▸ What to do
Pull out each line below that contains the string "скую", matching case exactly.

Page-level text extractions
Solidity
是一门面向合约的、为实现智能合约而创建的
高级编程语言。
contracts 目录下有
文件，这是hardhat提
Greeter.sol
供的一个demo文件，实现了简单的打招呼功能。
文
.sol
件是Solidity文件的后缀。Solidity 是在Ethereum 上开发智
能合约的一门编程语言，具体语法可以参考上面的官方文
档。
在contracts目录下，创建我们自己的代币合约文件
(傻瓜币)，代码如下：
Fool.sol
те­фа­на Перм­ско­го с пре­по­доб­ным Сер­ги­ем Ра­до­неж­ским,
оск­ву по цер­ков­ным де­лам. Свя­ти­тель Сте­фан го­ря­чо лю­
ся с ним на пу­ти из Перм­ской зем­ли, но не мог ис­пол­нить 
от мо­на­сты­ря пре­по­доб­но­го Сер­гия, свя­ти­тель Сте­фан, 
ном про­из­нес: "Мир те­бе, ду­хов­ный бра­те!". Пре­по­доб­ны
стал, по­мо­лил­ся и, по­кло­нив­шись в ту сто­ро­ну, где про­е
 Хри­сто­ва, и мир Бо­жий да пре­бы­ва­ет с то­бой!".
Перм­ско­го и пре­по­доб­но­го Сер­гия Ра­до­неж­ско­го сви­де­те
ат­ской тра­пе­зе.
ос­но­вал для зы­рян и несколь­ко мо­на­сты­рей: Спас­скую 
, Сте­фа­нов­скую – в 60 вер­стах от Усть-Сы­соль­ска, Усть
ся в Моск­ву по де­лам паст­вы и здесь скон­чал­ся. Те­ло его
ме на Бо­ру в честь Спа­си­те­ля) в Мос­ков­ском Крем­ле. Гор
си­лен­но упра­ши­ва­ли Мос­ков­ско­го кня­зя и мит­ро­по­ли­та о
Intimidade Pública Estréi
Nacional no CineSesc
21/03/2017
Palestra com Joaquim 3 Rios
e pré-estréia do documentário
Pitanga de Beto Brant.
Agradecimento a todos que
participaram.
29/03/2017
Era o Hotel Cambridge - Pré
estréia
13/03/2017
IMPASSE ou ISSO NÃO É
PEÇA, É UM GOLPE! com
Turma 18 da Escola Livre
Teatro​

▸ Result of the task
ос­но­вал для зы­рян и несколь­ко мо­на­сты­рей: Спас­скую 
, Сте­фа­нов­скую – в 60 вер­стах от Усть-Сы­соль­ска, Усть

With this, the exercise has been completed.